> _Assignment_
In the passage below on gene interactomes in Pitt–Hopkins syndrome, which three thrombospondin genes are listed within the cell–cell communication and signaling group?

> _Exercise passage_
+++++

Within the NPC interactome, we found a set of interacting genes that are involved in cell–cell communication and signaling (Fig. 1A). This group includes several genes coding for thrombospondin genes (THBS2, THSD4, and THSD1), some of which are upregulated (blue nodes in Fig. 1C) while others are downregulated in PTHS (red nodes). Atypical expression of these genes has been linked to cortical dysfunction in neurological disorders characterized by irregular synaptic networks22. The same thrombospondin genes were also found to be hub genes in the NPC interactome (Supplementary Material 8—Fig. S1 and Table S1), and have been shown to be biologically important for neuronal function23. The fact that these genes were identified as hub genes (and are, therefore, central to maintaining the network stability and structure) suggests that their dysregulation could result in compounded genetic effects and thus in a wide range of disease phenotypes. The high-score interactions between thrombospondin genes we observed are based on the curated Reactome database24, as shown by the score associated with the STRING platform (Supplementary Material 1). The interactions among these components are based on the O-glycosylation pathway of TSR domain-containing proteins, which regulates many biological processes such as Notch signaling, inflammation, wound healing, angiogenesis, and neoplasia25. In particular, dysregulation of thrombospondin expression may imply aberrant neural progenitor cell cycle regulation or proliferation, which is in keeping with our previously published observation that PTHS neural progenitor cells have diminished proliferative activity13.

Within the NPC interactome, we also found an interaction group that encompasses two sets of dysregulated genes investigated in our previous study13: CDKNs (cyclin-dependent kinase inhibitors, e.g., CDKN2A and CDKN1A) and TFAP2C/TFAP2A (Fig. 1B). CDKNs were investigated in the context of replicative senescence and found to be upregulated in the slowly-dividing, senescent neural progenitor cells of PTHS individuals. This is in accordance with the known general role of CDKN components as cyclin inhibitors that interrupt the cell cycle and prevent the progenitors from dividing. Interestingly, other studies observed that TFAP transcription factors regulate the expression of CDKN genes26,27. Given that both CDKNs and TFAP2C/TFAP2A are down-regulated in the interactome, this co-dysregulation suggests a coordinated disruption in their regulatory pathway, which could explain why patient cells stop proliferating and differentiate early13, a phenomenon that could be further investigated in future studies.

In the neuron interactome, some nodes that are crucial in the network, due to the high number of connections they make with other genes (Fig. 2), are related to the function of excitatory neurons, which our previous study showed to be present in lower numbers in the developing neural tissue of brain organoids derived from PTHS patients and in the cortical tissue of a PTHS post-mortem sample13. These genes encode ion channels and proteins relevant for neurotransmitter and synaptic function; while the function of these genes in excitatory neuron physiology has been widely investigated, the significance of its dysregulation in the context of Pitt–Hopkins syndrome is relevant as it may explain the loss of excitatory neurons in the developing cortex of these individuals and provides a new framework for understanding the pathological mechanisms and for identifying targets for future pharmacological intervention.

+++++

> _Given records_
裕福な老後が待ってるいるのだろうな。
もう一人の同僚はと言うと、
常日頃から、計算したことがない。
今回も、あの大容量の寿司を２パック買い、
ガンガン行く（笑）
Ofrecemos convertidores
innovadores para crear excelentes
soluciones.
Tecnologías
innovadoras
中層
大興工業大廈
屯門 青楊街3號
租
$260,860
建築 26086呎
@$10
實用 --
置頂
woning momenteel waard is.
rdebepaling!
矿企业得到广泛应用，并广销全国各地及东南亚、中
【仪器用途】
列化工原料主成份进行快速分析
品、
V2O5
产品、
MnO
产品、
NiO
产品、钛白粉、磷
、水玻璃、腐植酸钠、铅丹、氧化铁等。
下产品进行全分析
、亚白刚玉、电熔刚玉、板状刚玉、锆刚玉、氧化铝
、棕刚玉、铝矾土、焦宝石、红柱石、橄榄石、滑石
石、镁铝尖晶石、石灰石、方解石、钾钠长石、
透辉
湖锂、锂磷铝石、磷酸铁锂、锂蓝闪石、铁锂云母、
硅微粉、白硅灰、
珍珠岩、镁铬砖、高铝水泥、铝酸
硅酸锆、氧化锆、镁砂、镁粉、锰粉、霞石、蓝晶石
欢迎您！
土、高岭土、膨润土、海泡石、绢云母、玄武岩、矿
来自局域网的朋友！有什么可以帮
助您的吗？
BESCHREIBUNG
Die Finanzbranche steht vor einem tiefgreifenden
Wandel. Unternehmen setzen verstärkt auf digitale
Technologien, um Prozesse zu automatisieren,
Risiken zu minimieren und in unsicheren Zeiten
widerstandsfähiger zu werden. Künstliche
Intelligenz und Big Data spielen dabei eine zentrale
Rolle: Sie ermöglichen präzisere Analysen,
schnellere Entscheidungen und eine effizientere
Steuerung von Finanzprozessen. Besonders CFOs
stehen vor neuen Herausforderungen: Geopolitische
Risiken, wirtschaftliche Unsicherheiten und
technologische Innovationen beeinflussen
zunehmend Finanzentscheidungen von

+++++

> _Answer space_
THBS2, THSD4, and THSD1.